Dataset excerpt:
○ ○ ○ ○ ○ ○ ○

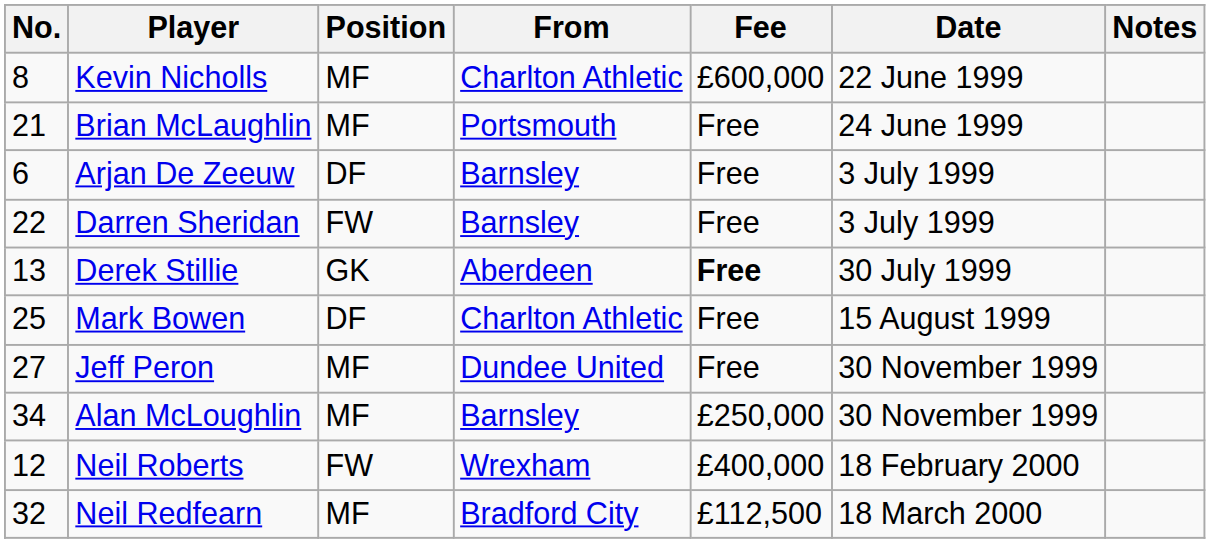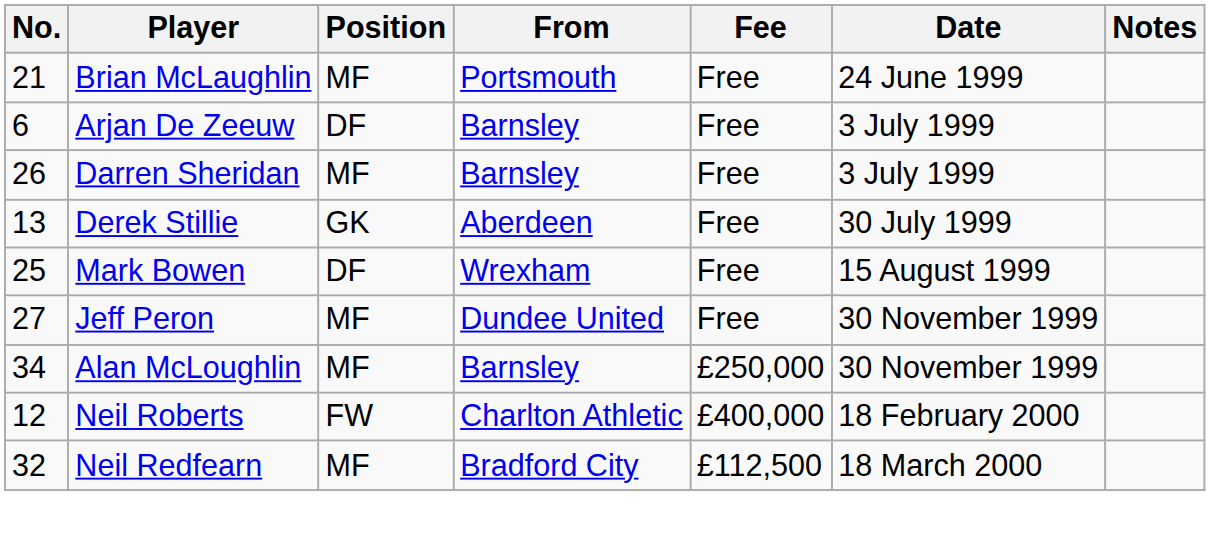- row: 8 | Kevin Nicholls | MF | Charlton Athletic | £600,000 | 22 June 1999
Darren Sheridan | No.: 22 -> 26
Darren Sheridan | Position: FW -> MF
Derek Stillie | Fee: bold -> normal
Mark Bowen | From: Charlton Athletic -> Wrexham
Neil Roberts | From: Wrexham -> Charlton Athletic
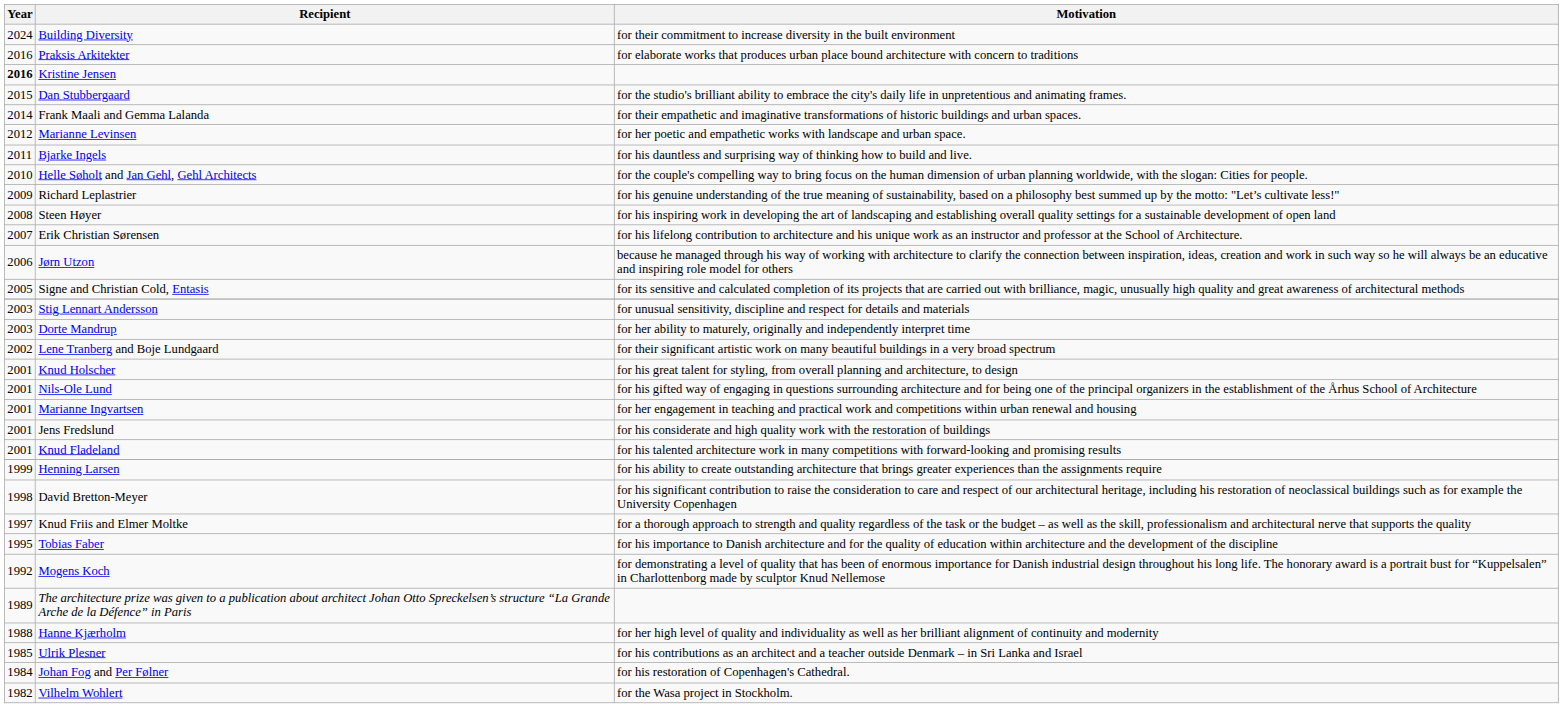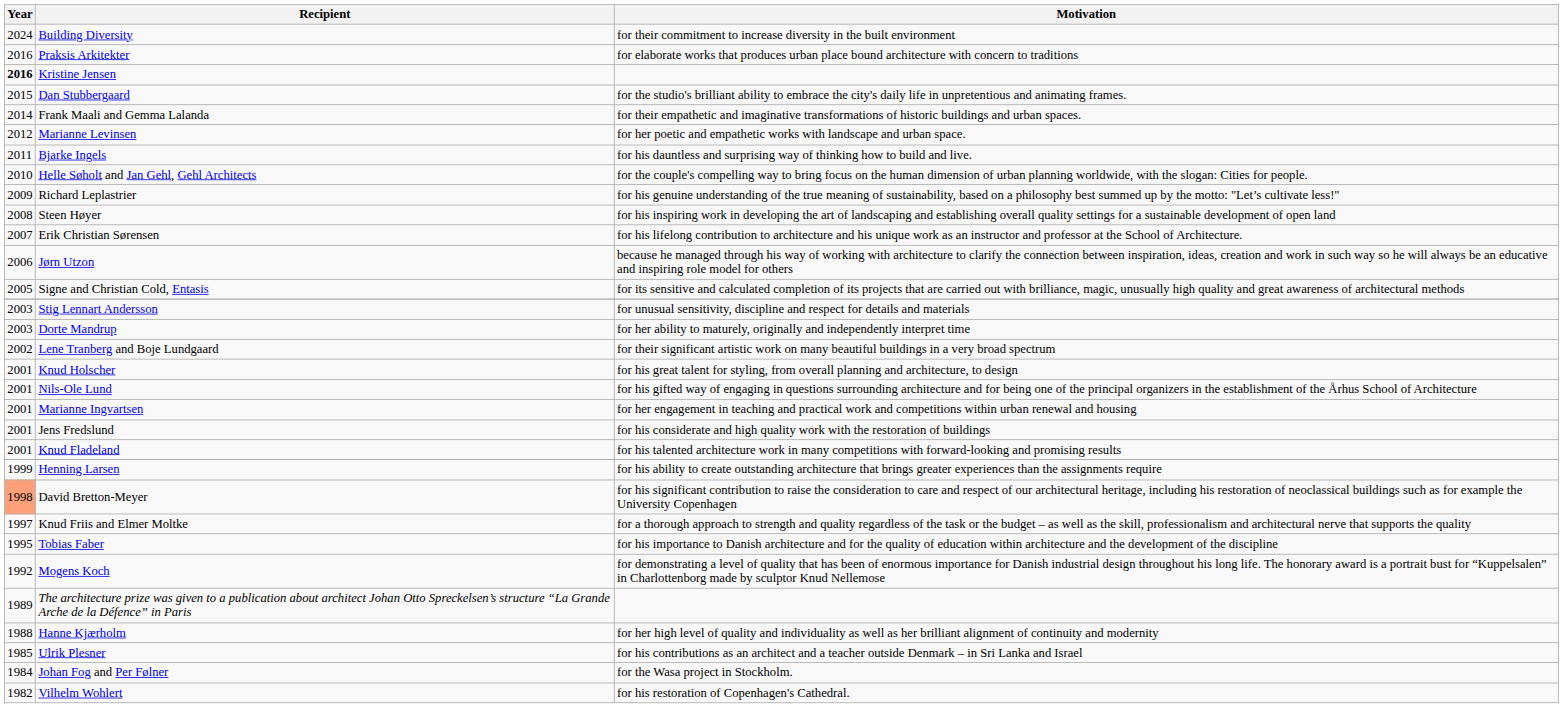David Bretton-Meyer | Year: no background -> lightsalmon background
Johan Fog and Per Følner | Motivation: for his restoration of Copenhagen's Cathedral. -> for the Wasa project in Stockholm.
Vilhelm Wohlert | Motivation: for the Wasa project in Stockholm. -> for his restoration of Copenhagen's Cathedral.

○ ○ ○ ○ ○ ○ ○

> Exercise
Count how many lines of the records contain the string "Copenhagen". Reply with the number alone.

> Expected answer
2